そのうち一般の先生より一時近くになったから、全員教室に入るように指示があり、大かたの者は入る。が、壇上では盛田先生の呼んだ解放同盟豊中支部の寺本さんを始め数名が、壇上の者と激しく口論。解放同盟は、講演をつぶした者のうち一人のみ同盟員であったので、他の者に対してその行為を激しく追及し、両者に少々の暴力行為が見られた。この時点で解放同盟を名乗って強引に校内へ入って壇上を占拠した者は、一人を除いて解放同盟員でない事がわかり、関西部落研究会という団体であるらしいことがわかる。(直(ママ)、11時30分頃より3年生数名が授業を放棄して講堂へ入った。)

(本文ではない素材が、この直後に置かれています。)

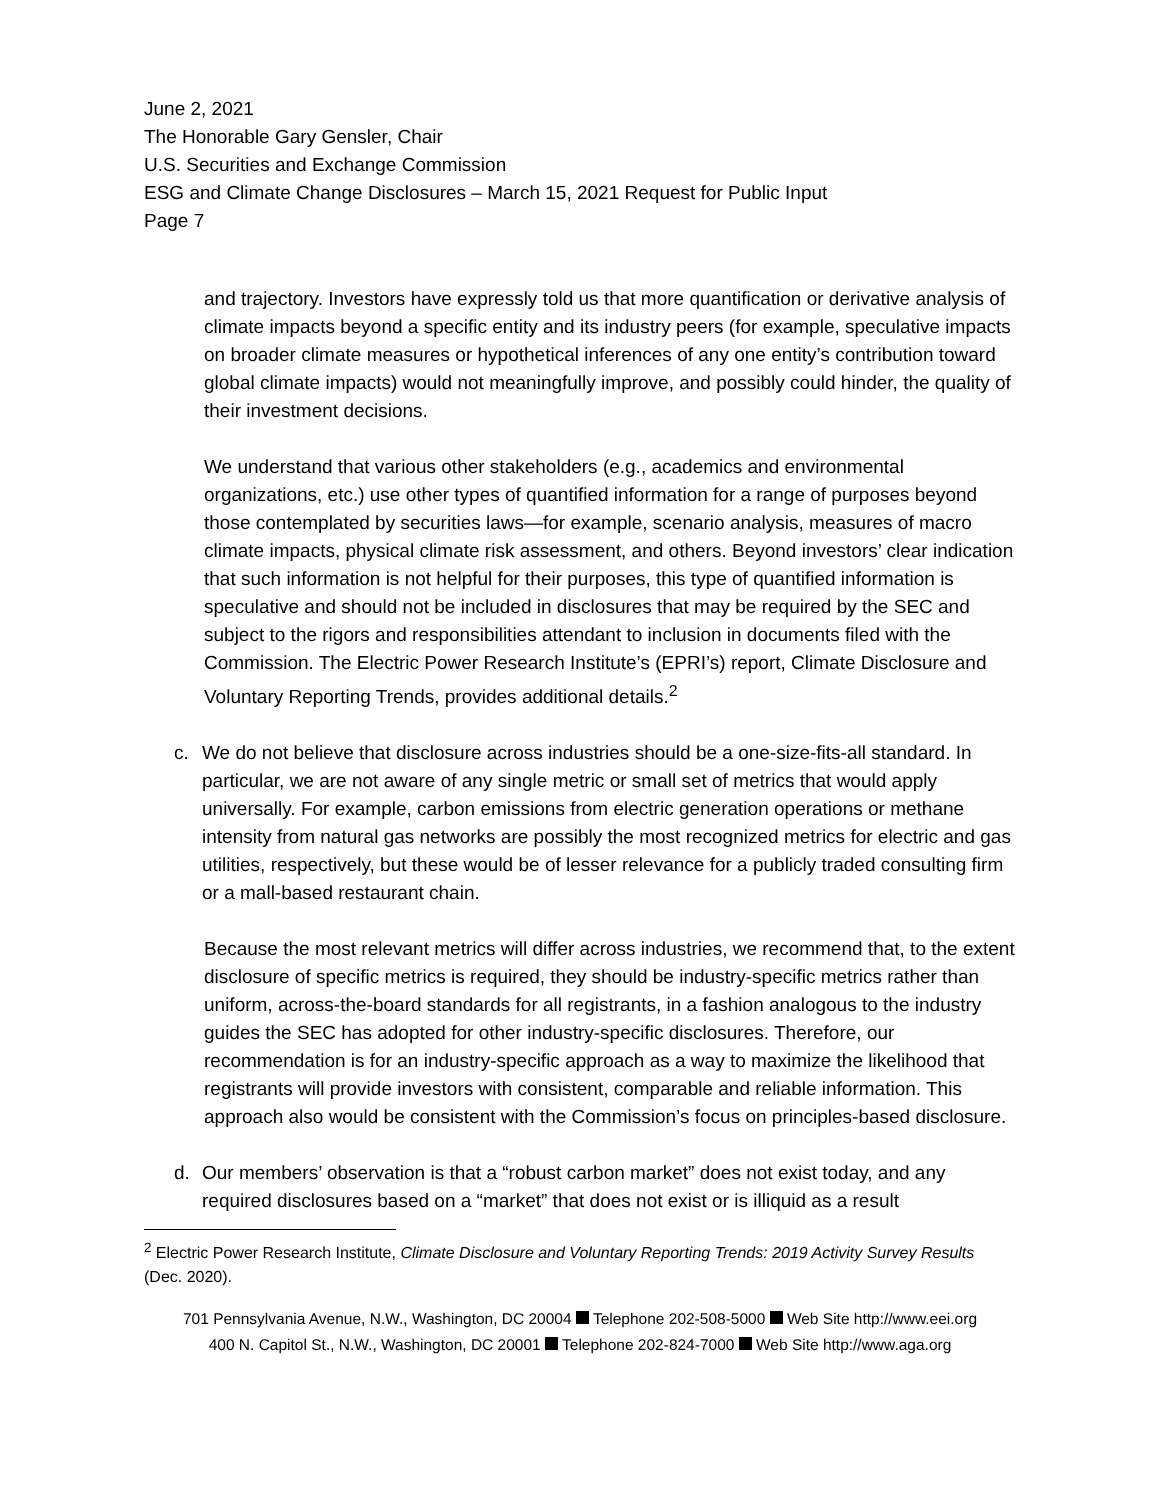June 2, 2021
The Honorable Gary Gensler, Chair
U.S. Securities and Exchange Commission
ESG and Climate Change Disclosures – March 15, 2021 Request for Public Input
Page 7
and trajectory. Investors have expressly told us that more quantification or derivative analysis of climate impacts beyond a specific entity and its industry peers (for example, speculative impacts on broader climate measures or hypothetical inferences of any one entity’s contribution toward global climate impacts) would not meaningfully improve, and possibly could hinder, the quality of their investment decisions.
We understand that various other stakeholders (e.g., academics and environmental organizations, etc.) use other types of quantified information for a range of purposes beyond those contemplated by securities laws—for example, scenario analysis, measures of macro climate impacts, physical climate risk assessment, and others. Beyond investors’ clear indication that such information is not helpful for their purposes, this type of quantified information is speculative and should not be included in disclosures that may be required by the SEC and subject to the rigors and responsibilities attendant to inclusion in documents filed with the Commission. The Electric Power Research Institute’s (EPRI’s) report, Climate Disclosure and Voluntary Reporting Trends, provides additional details.<sup>2</sup>
c. We do not believe that disclosure across industries should be a one-size-fits-all standard. In particular, we are not aware of any single metric or small set of metrics that would apply universally. For example, carbon emissions from electric generation operations or methane intensity from natural gas networks are possibly the most recognized metrics for electric and gas utilities, respectively, but these would be of lesser relevance for a publicly traded consulting firm or a mall-based restaurant chain.
Because the most relevant metrics will differ across industries, we recommend that, to the extent disclosure of specific metrics is required, they should be industry-specific metrics rather than uniform, across-the-board standards for all registrants, in a fashion analogous to the industry guides the SEC has adopted for other industry-specific disclosures. Therefore, our recommendation is for an industry-specific approach as a way to maximize the likelihood that registrants will provide investors with consistent, comparable and reliable information. This approach also would be consistent with the Commission’s focus on principles-based disclosure.
d. Our members’ observation is that a “robust carbon market” does not exist today, and any required disclosures based on a “market” that does not exist or is illiquid as a result
<sup>2</sup> Electric Power Research Institute, Climate Disclosure and Voluntary Reporting Trends: 2019 Activity Survey Results (Dec. 2020).
701 Pennsylvania Avenue, N.W., Washington, DC 20004 Telephone 202-508-5000 Web Site http://www.eei.org
400 N. Capitol St., N.W., Washington, DC 20001 Telephone 202-824-7000 Web Site http://www.aga.org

一方本館にいた多くの生徒達は、その詳しい様子を知る術もなかったのである。昼食時の休み時間は、校舎内に騒然とした空気が流れた。やがて「1時45分から5時限目をはじめます。」という放送が流れ生徒は各クラスルームに待機していた。そして3年の一部の人が2・3年の各クラスをまわって「講堂に入るように」と呼びに来た。斯くして午後2時ごろ、残りの2年及び3年の多くは、講堂に入った。一応、部落研と解同と校長とで話し合いが行なわれることになり、講堂には部落研の3人が残って、討論会が始まった。豊高生の一人が司会をし、事情の経過を報告し、討論が行なわれた。部落研の人々のその実態などの話しや、豊高生のいろいろな質問がなされた。講堂に入らなかった生徒は、3時ごろボツボツ帰り始めた。一方それから講堂へ行った者もいた。午後4時20分頃、解放同盟支部長、校長らが解放同盟と部落研との話し合いの報告をするために、講堂に出現。支部長は、今日の部落研の行動について次のように述べた。
「その中に解放同盟の者がいたにもかかわらず、解放同盟との連絡がなされなかったのは遺憾である。」また「解放同盟の方針は真の民主教育の実現、真の民主社会の建設へ、みんなでたたかってゆこうというものである。解放同盟とは、あくまで、民主的かつ組織的な同盟であり、この後には、半世紀にわたる闘いの経験と実証がある。」というものであった。校長は、「解放同盟の人々の話を聞こう。解放同盟の人の話を聞くには、部落研の青年は邪魔である。従って、彼らを追い出そう。自治会員の支持を求める。」と述べた。これに対して激しいヤジが乱れとんだ。解放同盟も自らの立場を再三強調した。ここで3年の一部が解放同盟を批判。マイクを校長と奪い合うなどして、一時騒然となった。やがてマイクをとった校長が「生徒は退陣せよ。」と叫び、約半数弱の生徒は席を立つ。「帰るな。」と叫ぶ者もいた。解放同盟の人、及び校長は退室した。とりあえず、残った者を対象に、部落研の演説が行なわれた。そうして一応5時頃閉会し、後、有志のみ残って討論。午後6時すぎに終了した。